→ Exercise requirements: From the records that follow, give the number of lines that include the word "Tickets", with no further words.

+--

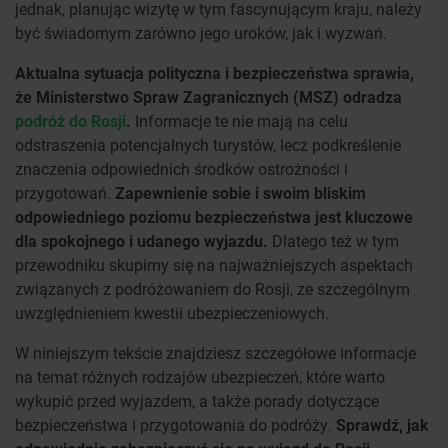
jednak, planując wizytę w tym fascynującym kraju, należy
być świadomym zarówno jego uroków, jak i wyzwań.
Aktualna sytuacja polityczna i bezpieczeństwa sprawia,
że Ministerstwo Spraw Zagranicznych (MSZ) odradza
podróż do Rosji
.
Informacje te nie mają na celu
odstraszenia potencjalnych turystów, lecz podkreślenie
znaczenia odpowiednich środków ostrożności i
przygotowań.
Zapewnienie sobie i swoim bliskim
odpowiedniego poziomu bezpieczeństwa jest kluczowe
dla spokojnego i udanego wyjazdu.
Dlatego też w tym
przewodniku skupimy się na najważniejszych aspektach
związanych z podróżowaniem do Rosji, ze szczególnym
uwzględnieniem kwestii ubezpieczeniowych.
W niniejszym tekście znajdziesz szczegółowe informacje
na temat różnych rodzajów ubezpieczeń, które warto
wykupić przed wyjazdem, a także porady dotyczące
bezpieczeństwa i przygotowania do podróży.
Sprawdź, jak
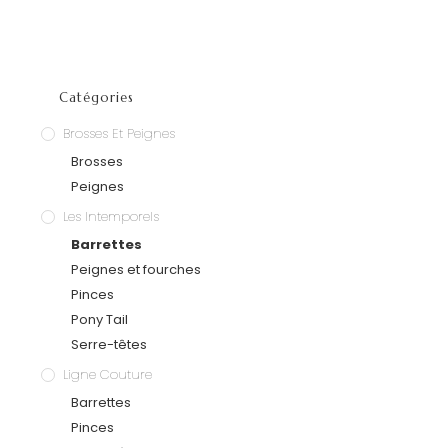
Catégories
Brosses Et Peignes
Brosses
Peignes
Les Intemporels
Barrettes
Peignes et fourches
Pinces
Pony Tail
Serre-têtes
Ligne Couture
Barrettes
Pinces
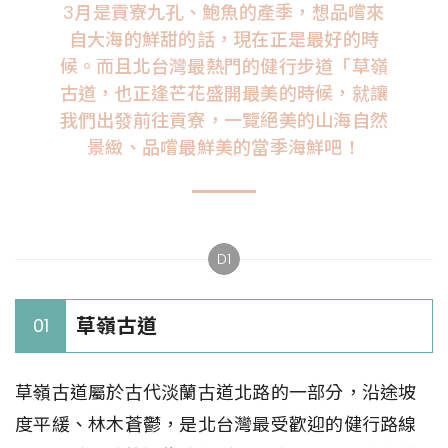
3月是貢寮九孔、鮑魚的產季，想品嚐來
自大海的鮮甜的話，現在正是最好的時
候。而且北台灣最熱門的健行步道「草嶺
古道，也正逢芒花盛開最美的時候，就讓
我們出發前往貢寮，一覽絕美的山海自然
景緻、品嚐最鮮美的當季海鮮吧！
D1
草嶺古道
01
草嶺古道屬於古代淡蘭古道北路的一部分，沿途坡
度平緩、林木蒼鬱，是北台灣最受歡迎的健行路線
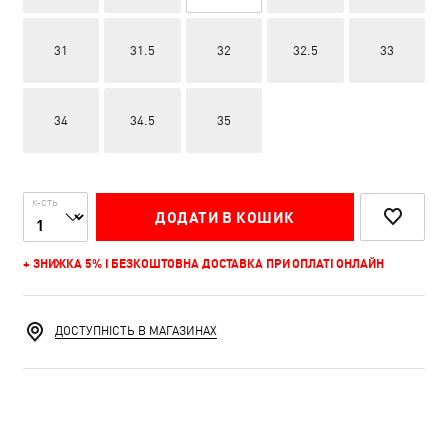
31
31.5
32
32.5
33
34
34.5
35
К-СТЬ
ДОДАТИ В КОШИК
+ ЗНИЖКА 5% І БЕЗКОШТОВНА ДОСТАВКА ПРИ ОПЛАТІ ОНЛАЙН
ДОСТУПНІСТЬ В МАГАЗИНАХ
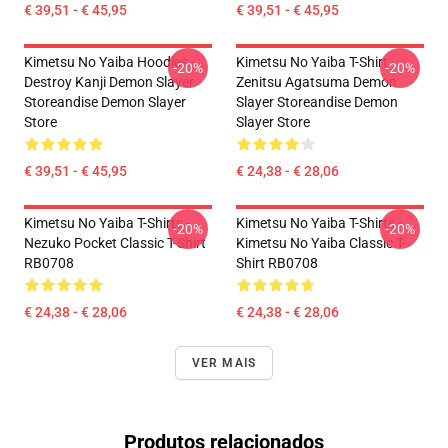
€ 39,51 - € 45,95
€ 39,51 - € 45,95
Kimetsu No Yaiba Hoodies -
Kimetsu No Yaiba T-Shirt -
-20%
-20%
Destroy Kanji Demon Slayer
Zenitsu Agatsuma Demon
Storeandise Demon Slayer
Slayer Storeandise Demon
Store
Slayer Store
€ 39,51 - € 45,95
€ 24,38 - € 28,06
Kimetsu No Yaiba T-Shirts -
Kimetsu No Yaiba T-Shirts -
-20%
-20%
Nezuko Pocket Classic T-Shirt
Kimetsu No Yaiba Classic T-
RB0708
Shirt RB0708
€ 24,38 - € 28,06
€ 24,38 - € 28,06
VER MAIS
Produtos relacionados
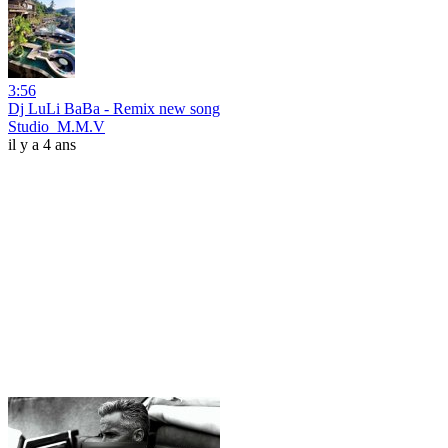
3:56
Dj LuLi BaBa - Remix new song
Studio_M.M.V
il y a 4 ans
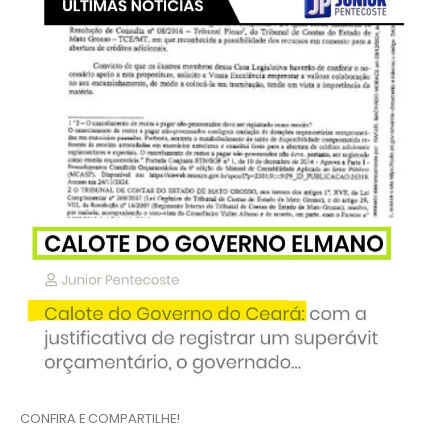
CONFIRA E COMPARTILHE!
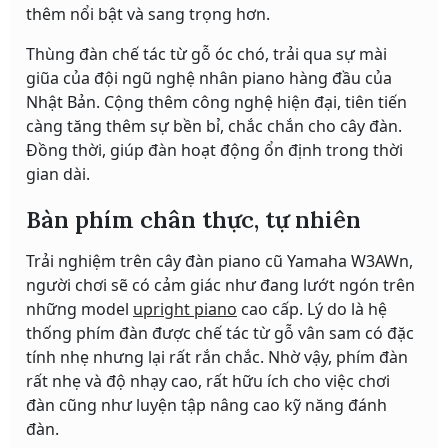
thêm nổi bật và sang trọng hơn.
Thùng đàn chế tác từ gỗ óc chó, trải qua sự mài
giũa của đội ngũ nghệ nhân piano hàng đầu của
Nhật Bản. Cộng thêm công nghệ hiện đại, tiên tiến
càng tăng thêm sự bền bỉ, chắc chắn cho cây đàn.
Đồng thời, giúp đàn hoạt động ổn định trong thời
gian dài.
Bàn phím chân thực, tự nhiên
Trải nghiệm trên cây đàn piano cũ Yamaha W3AWn,
người chơi sẽ có cảm giác như đang lướt ngón trên
những model
upright piano
cao cấp. Lý do là hệ
thống phím đàn được chế tác từ gỗ vân sam có đặc
tính nhẹ nhưng lại rất rắn chắc. Nhờ vậy, phím đàn
rất nhẹ và độ nhạy cao, rất hữu ích cho việc chơi
đàn cũng như luyện tập nâng cao kỹ năng đánh
đàn.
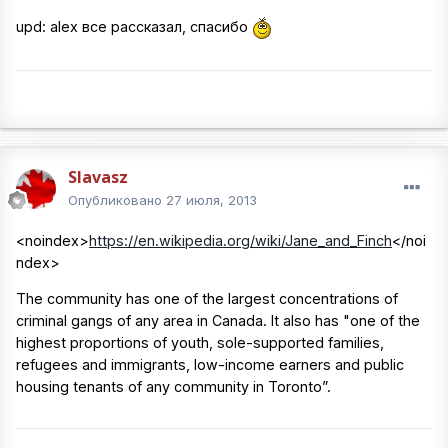
upd: alex все рассказал, спасибо
Slavasz
Опубликовано
27 июля, 2013
<noindex>
https://en.wikipedia.org/wiki/Jane_and_Finch
</noi
ndex>
The community has one of the largest concentrations of
criminal gangs of any area in Canada. It also has "one of the
highest proportions of youth, sole-supported families,
refugees and immigrants, low-income earners and public
housing tenants of any community in Toronto”.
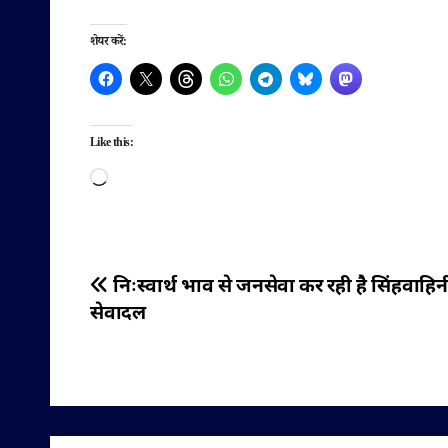
शेयर करें:
Like this:
Loading…
पोस्ट
निःस्वार्थ भाव से जनसेवा कर रही है सिंहवाहिन
सेवादल
नेविगेशन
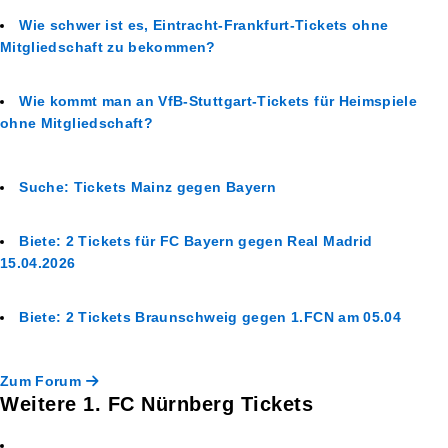
Wie schwer ist es, Eintracht-Frankfurt-Tickets ohne
Mitgliedschaft zu bekommen?
Wie kommt man an VfB-Stuttgart-Tickets für Heimspiele
ohne Mitgliedschaft?
Suche: Tickets Mainz gegen Bayern
Biete: 2 Tickets für FC Bayern gegen Real Madrid
15.04.2026
Biete: 2 Tickets Braunschweig gegen 1.FCN am 05.04
Zum Forum
Weitere 1. FC Nürnberg Tickets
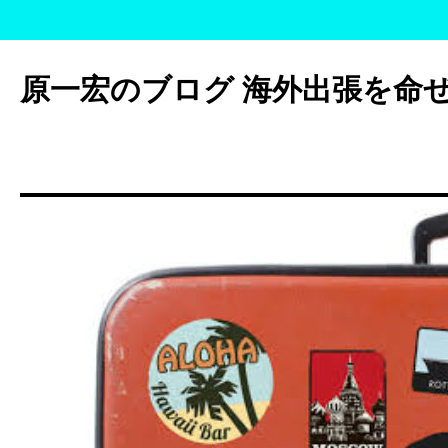
コ
ン
原一宏のブログ 海外出張を命
テ
ン
ツ
へ
ス
キ
ッ
プ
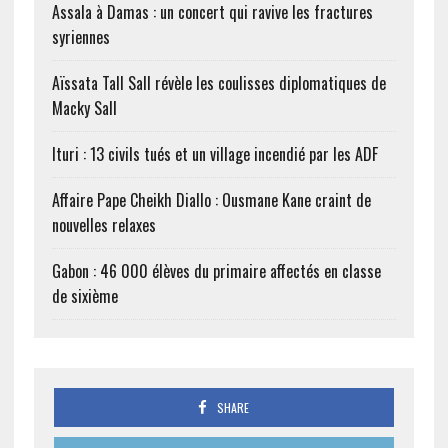
Assala à Damas : un concert qui ravive les fractures
syriennes
Aïssata Tall Sall révèle les coulisses diplomatiques de
Macky Sall
Ituri : 13 civils tués et un village incendié par les ADF
Affaire Pape Cheikh Diallo : Ousmane Kane craint de
nouvelles relaxes
Gabon : 46 000 élèves du primaire affectés en classe
de sixième
SHARE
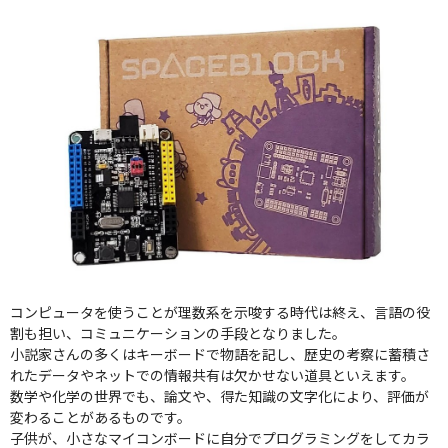
コンピュータを使うことが理数系を示唆する時代は終え、言語の役
割も担い、コミュニケーションの手段となりました。
小説家さんの多くはキーボードで物語を記し、歴史の考察に蓄積さ
れたデータやネットでの情報共有は欠かせない道具といえます。
数学や化学の世界でも、論文や、得た知識の文字化により、評価が
変わることがあるものです。
子供が、小さなマイコンボードに自分でプログラミングをしてカラ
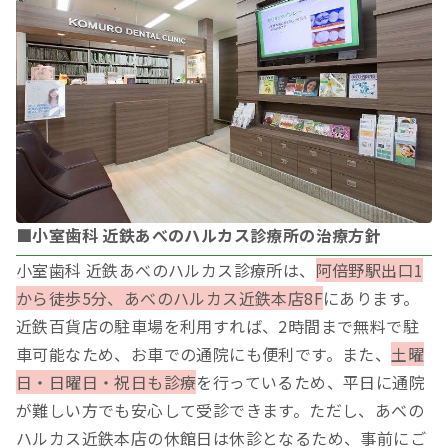
■小室歯科 近鉄あべのハルカス診療所の治療方針
小室歯科 近鉄あべのハルカス診療所は、
阿倍野駅出口1
から徒歩5分、あべのハルカス近鉄本店8F
にあります。
近鉄百貨店の駐車場を利用すれば、2時間まで無料で駐
車可能なため、お車での通院にも便利です。また、
土曜
日・日曜日・祝日も診療
を行っているため、平日に通院
が難しい方でも安心して受診できます。ただし、あべの
ハルカス近鉄本店の休館日は休診となるため、事前にご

+--

→ Finished task: 6